Ce dernier film d'Almodóvar est une franche réussite. J'allais le voir confiant, et n'ai pas été déçu. Le scénario est très complexe, immense puzzle mélangé et que l'on reconstitue peu à peu, à la manière de ces photos déchirées, à travers d'immenses flashback qui deviennent le présent de ce film. Penélope Cruz est éblouissante et crève l'écran, brûlante d'intensité. Cette histoire vertigineuse et malsaine évoque De Palma évoquant lui-même Hitchcock, et le film est parsemé de références à ces grands films qui marquèrent les années 60, des comédies sophistiquées d'Audrey Hepburn aux films noirs de Billy Wilder. La partition classique et parfois plus folklorique accompagne le spectateur dans sa beauté, les paysages d'Espagne sont surréalistes, et le film est un immense miroir, une réflexion dense sur l'identité et le cinéma.
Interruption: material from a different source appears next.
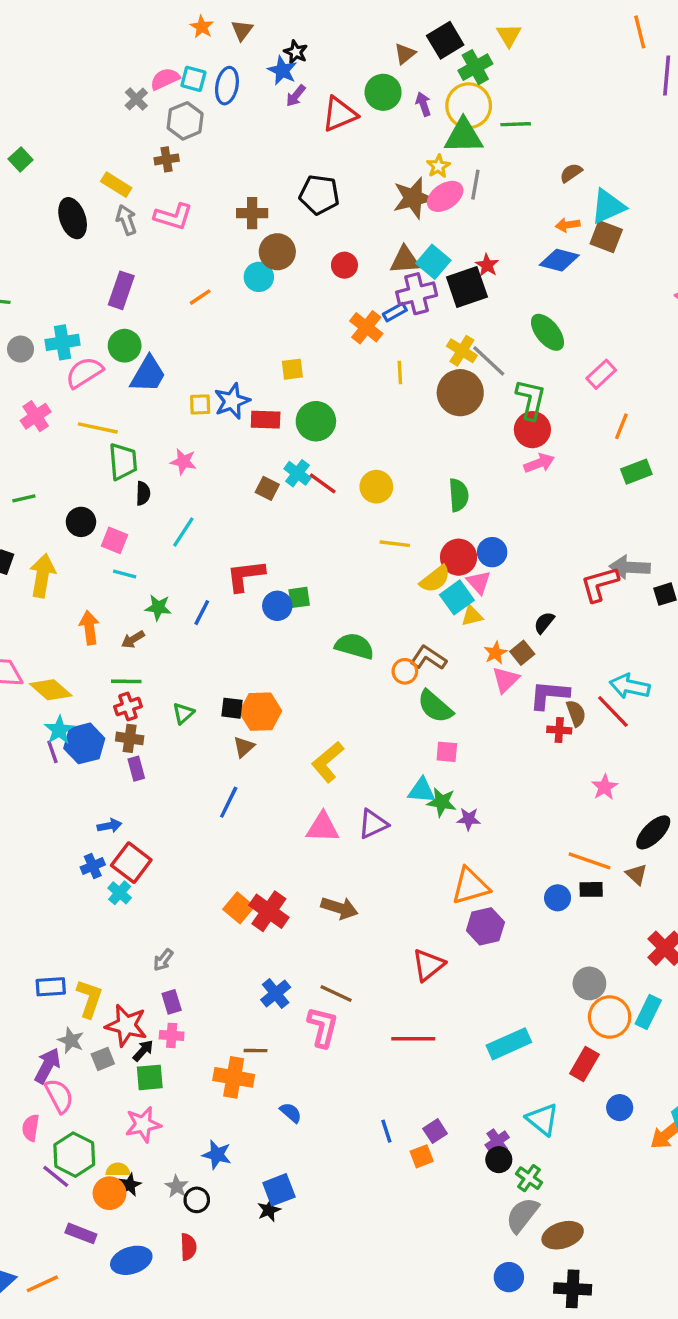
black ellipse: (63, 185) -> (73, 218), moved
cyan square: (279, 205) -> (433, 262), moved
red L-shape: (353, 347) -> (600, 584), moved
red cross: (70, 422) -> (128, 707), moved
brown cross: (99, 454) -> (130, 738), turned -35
La scène ou Penélope fait son propre doublage est époustouflante et celle des escaliers terrible. Observer les répercussions de la vie privée sur le travail d'actrice est judicieux également. Almodóvar retrouve dans ce film ses thèmes récurrents : homosexualité, adultère, jalousie, femmes. Ses actrices fétiches sont présentes également. La fin du film apporte son lot de révélations, ou plutôt de confirmations car on pouvait se douter sans problème de quoi il s'agissait. Seul bémol, les quelques lenteurs de la fin du film. Mais celui-ci reste tout de même magistral, maîtrisé et vibrant, et Almodóvar nous montre ses talents de réalisateur et de metteur en scène, par exemple quand il filme une simple photo dans un tiroir, mais aussi ses penchants plus tacites, ainsi que le dévoilent ses nombreux plans - réussis - sur les pieds de ses actrices. Un film magnifique et envoûtant, souvent très émouvant.

Maxime Antoine


2h09 - Espagne - Scénario : Pedro ALMODOVAR - Interprétation : Penélope CRUZ, Blanca PORTILLO, Lluis HOMAR, Lola DUENAS, Angela MOLINA.